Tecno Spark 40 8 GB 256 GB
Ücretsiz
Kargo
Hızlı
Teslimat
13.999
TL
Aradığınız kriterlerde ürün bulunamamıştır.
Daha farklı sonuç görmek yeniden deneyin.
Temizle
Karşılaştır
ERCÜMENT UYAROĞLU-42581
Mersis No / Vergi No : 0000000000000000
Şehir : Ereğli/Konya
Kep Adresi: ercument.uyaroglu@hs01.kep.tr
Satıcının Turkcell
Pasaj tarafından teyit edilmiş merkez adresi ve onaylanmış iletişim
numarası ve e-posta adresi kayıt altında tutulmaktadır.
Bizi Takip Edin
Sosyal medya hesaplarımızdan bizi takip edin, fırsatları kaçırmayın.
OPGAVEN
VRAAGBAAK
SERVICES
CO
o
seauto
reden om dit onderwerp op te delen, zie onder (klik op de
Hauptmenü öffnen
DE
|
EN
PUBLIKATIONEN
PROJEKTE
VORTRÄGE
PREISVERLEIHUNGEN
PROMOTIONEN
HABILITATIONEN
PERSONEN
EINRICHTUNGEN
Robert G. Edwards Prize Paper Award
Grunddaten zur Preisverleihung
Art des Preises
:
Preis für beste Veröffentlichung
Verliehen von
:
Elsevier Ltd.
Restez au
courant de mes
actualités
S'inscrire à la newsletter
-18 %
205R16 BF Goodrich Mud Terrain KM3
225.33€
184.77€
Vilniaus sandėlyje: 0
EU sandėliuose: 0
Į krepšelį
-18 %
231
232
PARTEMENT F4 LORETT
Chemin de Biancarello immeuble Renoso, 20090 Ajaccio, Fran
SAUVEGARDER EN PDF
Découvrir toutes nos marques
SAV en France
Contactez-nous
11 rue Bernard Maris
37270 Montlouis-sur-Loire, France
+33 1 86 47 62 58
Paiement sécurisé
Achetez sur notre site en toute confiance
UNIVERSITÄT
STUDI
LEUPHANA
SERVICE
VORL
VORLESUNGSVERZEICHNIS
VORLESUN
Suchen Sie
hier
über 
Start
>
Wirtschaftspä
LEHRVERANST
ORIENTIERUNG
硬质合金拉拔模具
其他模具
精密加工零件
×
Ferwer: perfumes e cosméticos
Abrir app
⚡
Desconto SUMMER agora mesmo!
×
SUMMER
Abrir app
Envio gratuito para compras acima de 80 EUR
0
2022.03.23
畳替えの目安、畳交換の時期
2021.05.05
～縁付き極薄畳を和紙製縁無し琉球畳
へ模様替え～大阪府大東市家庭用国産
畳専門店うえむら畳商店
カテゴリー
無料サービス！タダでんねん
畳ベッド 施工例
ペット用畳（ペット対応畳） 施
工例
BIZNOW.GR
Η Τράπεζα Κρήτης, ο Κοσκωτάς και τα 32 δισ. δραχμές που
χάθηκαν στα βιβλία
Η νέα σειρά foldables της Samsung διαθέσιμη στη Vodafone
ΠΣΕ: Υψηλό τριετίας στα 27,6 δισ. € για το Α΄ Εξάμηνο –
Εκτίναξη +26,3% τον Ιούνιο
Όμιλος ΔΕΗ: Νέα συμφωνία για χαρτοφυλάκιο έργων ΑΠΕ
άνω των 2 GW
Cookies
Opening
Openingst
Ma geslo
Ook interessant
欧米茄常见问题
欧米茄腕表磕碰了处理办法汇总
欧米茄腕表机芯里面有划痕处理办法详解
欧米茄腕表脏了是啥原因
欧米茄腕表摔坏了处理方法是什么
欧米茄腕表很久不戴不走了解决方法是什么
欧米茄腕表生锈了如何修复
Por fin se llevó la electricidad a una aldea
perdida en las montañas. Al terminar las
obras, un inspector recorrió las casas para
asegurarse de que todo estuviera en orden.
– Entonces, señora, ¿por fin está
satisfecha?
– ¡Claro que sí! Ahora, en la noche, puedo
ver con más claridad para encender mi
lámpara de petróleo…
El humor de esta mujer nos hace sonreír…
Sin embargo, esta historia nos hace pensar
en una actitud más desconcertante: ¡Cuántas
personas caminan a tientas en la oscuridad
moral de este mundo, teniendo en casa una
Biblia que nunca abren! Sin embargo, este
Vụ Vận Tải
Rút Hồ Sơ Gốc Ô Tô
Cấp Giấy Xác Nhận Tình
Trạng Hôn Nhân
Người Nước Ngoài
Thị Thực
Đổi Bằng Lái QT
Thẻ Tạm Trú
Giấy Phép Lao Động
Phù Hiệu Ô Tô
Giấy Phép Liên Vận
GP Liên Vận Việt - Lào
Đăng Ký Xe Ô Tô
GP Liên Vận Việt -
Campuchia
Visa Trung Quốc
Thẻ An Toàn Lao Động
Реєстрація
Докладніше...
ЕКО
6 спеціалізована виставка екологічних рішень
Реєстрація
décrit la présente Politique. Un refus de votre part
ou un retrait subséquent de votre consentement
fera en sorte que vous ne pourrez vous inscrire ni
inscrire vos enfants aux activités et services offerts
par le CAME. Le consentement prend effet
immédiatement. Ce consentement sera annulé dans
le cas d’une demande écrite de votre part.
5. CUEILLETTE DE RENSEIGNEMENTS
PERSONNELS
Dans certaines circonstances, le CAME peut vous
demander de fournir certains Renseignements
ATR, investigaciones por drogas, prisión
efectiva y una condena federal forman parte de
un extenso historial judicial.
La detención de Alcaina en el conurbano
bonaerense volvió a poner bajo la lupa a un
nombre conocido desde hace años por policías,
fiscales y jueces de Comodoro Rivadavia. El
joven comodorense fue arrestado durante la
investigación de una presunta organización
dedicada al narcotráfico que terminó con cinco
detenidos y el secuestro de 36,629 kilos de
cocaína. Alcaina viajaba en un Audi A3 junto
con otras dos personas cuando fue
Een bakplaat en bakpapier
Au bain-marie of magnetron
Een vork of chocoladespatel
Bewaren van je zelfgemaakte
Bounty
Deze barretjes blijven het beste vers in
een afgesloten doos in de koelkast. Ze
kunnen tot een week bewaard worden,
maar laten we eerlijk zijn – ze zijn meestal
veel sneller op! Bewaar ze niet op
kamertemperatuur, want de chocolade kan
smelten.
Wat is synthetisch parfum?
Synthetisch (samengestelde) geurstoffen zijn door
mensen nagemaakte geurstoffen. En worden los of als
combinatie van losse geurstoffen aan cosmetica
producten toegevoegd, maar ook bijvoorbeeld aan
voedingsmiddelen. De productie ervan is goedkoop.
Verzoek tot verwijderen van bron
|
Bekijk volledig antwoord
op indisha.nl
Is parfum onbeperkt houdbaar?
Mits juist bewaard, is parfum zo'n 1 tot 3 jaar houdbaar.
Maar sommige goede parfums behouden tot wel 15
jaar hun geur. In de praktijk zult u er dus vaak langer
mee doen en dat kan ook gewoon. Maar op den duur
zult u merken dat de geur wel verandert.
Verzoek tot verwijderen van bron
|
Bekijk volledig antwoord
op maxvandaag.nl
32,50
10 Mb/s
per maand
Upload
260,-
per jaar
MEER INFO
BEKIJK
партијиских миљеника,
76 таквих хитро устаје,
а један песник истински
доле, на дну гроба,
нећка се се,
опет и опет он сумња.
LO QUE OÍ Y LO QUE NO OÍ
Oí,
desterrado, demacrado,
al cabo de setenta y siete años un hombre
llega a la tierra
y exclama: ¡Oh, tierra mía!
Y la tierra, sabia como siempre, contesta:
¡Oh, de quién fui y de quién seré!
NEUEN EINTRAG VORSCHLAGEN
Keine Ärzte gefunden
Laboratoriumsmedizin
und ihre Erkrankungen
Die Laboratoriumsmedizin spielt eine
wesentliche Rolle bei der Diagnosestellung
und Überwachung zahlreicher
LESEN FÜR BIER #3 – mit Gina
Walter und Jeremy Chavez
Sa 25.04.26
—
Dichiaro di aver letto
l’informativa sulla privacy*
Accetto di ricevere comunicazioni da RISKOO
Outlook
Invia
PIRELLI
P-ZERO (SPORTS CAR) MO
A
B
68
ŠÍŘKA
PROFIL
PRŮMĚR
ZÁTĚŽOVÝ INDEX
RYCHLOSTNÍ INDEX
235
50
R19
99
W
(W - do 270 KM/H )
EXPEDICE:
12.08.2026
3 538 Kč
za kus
++++
* What you are asked to do *
Look through the data above and return each line where the string "vous" occurs.

* Written response *
fera en sorte que vous ne pourrez vous inscrire ni
Dans certaines circonstances, le CAME peut vous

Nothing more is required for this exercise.